**Work instruction**
Read through the records below and copy each line that uses the word "stasera".

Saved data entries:
___
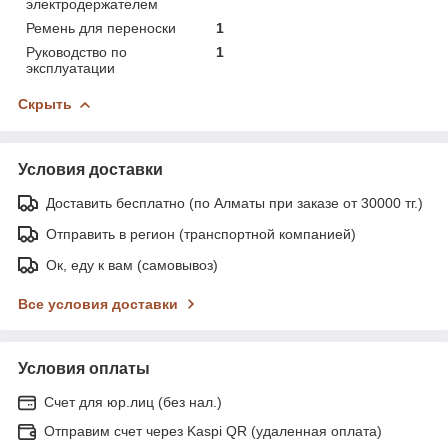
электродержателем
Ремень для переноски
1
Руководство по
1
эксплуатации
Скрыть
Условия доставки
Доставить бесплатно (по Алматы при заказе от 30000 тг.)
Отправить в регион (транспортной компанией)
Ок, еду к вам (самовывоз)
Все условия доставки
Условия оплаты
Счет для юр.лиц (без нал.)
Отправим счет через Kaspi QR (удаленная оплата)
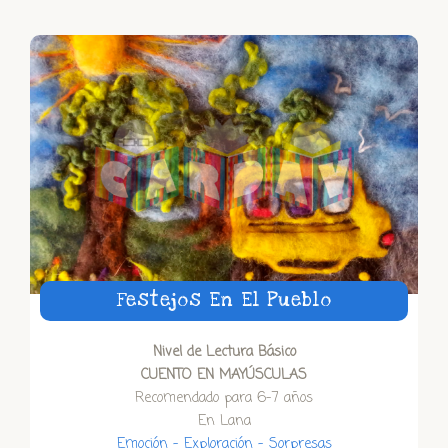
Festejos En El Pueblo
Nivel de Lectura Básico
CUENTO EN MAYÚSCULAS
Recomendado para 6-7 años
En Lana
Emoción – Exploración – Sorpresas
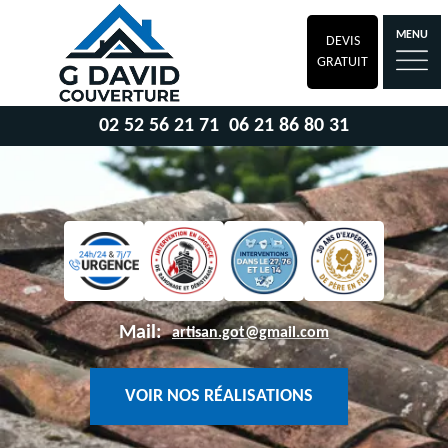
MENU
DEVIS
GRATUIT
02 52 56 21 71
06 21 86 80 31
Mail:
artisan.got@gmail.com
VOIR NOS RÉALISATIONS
___
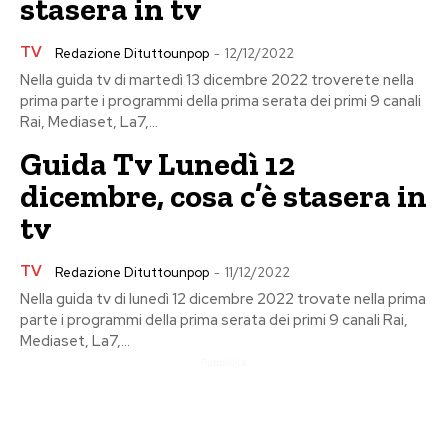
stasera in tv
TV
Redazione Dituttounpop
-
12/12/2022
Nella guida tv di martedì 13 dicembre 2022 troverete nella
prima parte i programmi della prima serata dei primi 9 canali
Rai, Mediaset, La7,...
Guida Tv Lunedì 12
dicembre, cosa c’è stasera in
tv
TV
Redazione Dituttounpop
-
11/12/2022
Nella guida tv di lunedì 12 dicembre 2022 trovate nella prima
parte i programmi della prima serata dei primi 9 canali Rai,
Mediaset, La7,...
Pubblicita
___
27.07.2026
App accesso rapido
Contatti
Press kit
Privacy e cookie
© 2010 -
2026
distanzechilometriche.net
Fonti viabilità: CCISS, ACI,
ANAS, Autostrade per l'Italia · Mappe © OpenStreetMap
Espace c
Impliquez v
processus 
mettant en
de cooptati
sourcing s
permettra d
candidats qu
___
**Response to this exercise**
stasera in tv
dicembre, cosa c’è stasera in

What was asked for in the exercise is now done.